**EXCERPT TO READ**
-.-.-
Wednesday, March 18, 2015

The Oxford Comma: What's the consensus anyway?

Dear Writers and Friends,

I'm sure you've come across the term "Oxford comma." What is the debate on this? Why can't people seem to come to an agreement? Should I use it or not? 

There are a million posts on this one heated grammar rule, but I've been asked a lot about this rule lately. So here is yet another post on it. Be sure to check out the end of the post for some more helpful posts on this. 

What is the Oxford Comma?

According to The Chicago Manual of Style, the Oxford comma is used when a conjunction joins the last two elements in a series of three or more (section 6.18). An example would be: The flag was red, white, and blue. That last comma between "white" and "and" is known as the Oxford comma.

What's the consensus? Do I use it or not?

This is a divided issue. Years ago, the Oxford comma was strictly enforced. In recent years, many have strongly argued against the use of this comma. Now it's a divided issue. 

Proponents of the Oxford comma

Most editors and The Chicago Manual of Style argue in favor of the Oxford comma. Proponents of the Oxford comma say that it prevents ambiguity. 

For example, consider the following examples. 

Yes, these are some extreme examples. But really, without the Oxford comma, sentences are full of ambiguity and confusion. As an editor, I see sentences like this all the time. 

Who Recommends Using:

  • The Chicago Manual of Style (current edition)
  • MLA
  • APA (the official website even goes as far as to requiring it)
-.-.-
**DATA SHOWN**
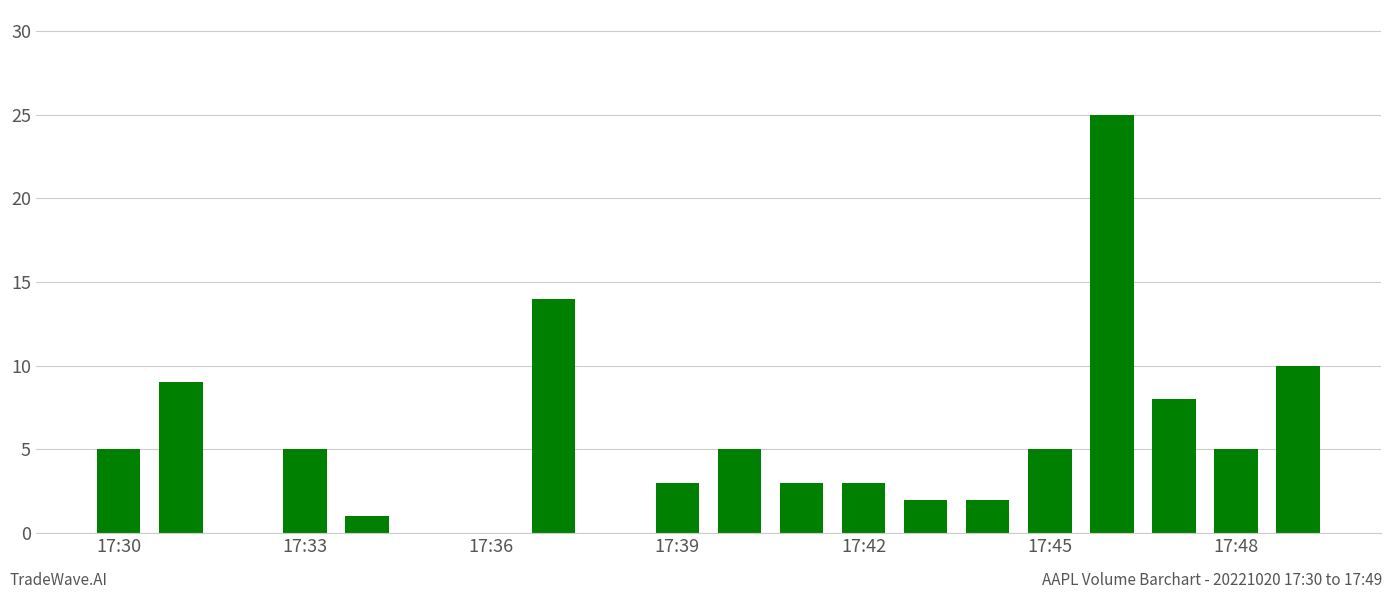

What is the sum of all values?

105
-.-.-
**INSTRUCTION**
Please answer these from the Oxford comma post above:
1. Which section of The Chicago Manual of Style is cited for the definition of the Oxford comma?
2. What do proponents say the Oxford comma prevents?
3. Which style guide's official website is said to require it?

**TASK RESPONSE**
1. Section 6.18
2. Ambiguity
3. APA